Volume 75, Issue 1, 115-174

ChatGPT is a prominent example of how Artificial Intelligence (AI) has stormed into our lives. Within a matter of weeks, this new AI—which produces coherent and humanlike textual answers to questions—managed to become an object of both admiration and anxiety. Can we trust generative AI systems, such as ChatGPT, without regulatory oversight?

Designing an effective legal framework for AI requires answering three main questions: (i) is there a market failure that requires legal intervention?; (ii) should AI be governed through public regulation, tort liability, or a mixture of both?; and (iii) should liability be based on strict liability or a fault-based regime such as negligence?
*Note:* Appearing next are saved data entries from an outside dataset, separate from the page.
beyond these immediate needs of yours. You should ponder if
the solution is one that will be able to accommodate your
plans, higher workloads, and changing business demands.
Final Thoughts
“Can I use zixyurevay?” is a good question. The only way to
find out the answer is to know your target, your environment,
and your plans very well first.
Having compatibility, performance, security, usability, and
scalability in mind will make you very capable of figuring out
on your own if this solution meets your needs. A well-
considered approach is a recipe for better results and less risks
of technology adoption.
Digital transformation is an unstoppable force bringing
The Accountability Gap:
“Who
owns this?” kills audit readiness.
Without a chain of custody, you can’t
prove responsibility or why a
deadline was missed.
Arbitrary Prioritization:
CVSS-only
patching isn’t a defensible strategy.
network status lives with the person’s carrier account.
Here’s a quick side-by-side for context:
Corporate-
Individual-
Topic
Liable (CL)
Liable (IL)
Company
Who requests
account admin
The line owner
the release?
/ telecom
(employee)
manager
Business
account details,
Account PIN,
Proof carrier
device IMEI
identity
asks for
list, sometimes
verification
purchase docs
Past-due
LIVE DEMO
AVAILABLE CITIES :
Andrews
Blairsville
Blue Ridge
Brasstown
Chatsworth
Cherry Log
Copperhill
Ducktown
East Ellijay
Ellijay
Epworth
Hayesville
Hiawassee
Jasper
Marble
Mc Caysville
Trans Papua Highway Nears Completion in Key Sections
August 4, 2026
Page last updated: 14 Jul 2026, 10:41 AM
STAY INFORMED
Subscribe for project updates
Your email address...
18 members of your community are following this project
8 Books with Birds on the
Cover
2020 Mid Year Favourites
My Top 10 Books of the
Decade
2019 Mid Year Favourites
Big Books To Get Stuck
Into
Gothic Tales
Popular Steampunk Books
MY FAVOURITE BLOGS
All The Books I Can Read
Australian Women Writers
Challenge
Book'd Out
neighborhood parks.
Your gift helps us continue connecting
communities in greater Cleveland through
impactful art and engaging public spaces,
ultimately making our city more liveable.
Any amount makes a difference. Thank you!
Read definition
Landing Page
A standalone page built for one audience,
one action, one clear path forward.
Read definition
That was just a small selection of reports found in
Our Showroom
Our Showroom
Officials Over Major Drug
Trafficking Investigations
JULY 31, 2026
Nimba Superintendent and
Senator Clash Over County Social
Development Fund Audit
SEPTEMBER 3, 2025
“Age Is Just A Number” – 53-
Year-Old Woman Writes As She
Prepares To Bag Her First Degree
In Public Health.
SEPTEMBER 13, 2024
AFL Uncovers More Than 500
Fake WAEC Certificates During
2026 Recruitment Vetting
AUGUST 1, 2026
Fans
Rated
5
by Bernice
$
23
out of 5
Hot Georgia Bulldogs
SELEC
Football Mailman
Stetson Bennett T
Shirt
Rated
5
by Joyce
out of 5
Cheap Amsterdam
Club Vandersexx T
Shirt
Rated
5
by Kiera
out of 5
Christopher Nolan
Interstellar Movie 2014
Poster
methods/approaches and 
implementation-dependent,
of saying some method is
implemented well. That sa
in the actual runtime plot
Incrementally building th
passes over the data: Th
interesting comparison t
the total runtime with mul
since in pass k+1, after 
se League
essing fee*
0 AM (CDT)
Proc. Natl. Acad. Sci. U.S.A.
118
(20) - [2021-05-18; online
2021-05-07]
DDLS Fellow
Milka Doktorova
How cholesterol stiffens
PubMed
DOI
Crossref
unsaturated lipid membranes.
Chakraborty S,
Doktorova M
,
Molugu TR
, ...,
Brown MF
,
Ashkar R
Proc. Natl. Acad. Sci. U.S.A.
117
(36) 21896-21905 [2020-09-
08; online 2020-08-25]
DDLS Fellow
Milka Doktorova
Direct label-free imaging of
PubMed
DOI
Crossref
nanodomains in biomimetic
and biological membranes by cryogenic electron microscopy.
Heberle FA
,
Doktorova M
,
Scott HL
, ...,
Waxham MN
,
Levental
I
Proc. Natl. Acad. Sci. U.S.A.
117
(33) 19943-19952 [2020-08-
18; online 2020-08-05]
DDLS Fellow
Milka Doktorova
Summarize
Law and economics literature offers clear considerations for these choices, focusing on the incentives of injurers and victims to take precautions, engage in efficient activity levels, and acquire information.

This Article is the first to comprehensively apply these considerations to ChatGPT as a leading test case. As the United States is lagging in its response to the AI revolution, I focus on the recent proposals in the European Union to restrain AI systems, which apply a risk-based approach and combine regulation and liability. The analysis reveals that this approach does not map neatly onto the relevant distinctions in law and economics, such as market failures, unilateral versus bilateral care, and known versus unknown risks. Hence, the existing proposals may lead to various incentive distortions and inefficiencies. This Article, therefore, calls upon regulators to emphasize law and economics concepts in their design of AI policy.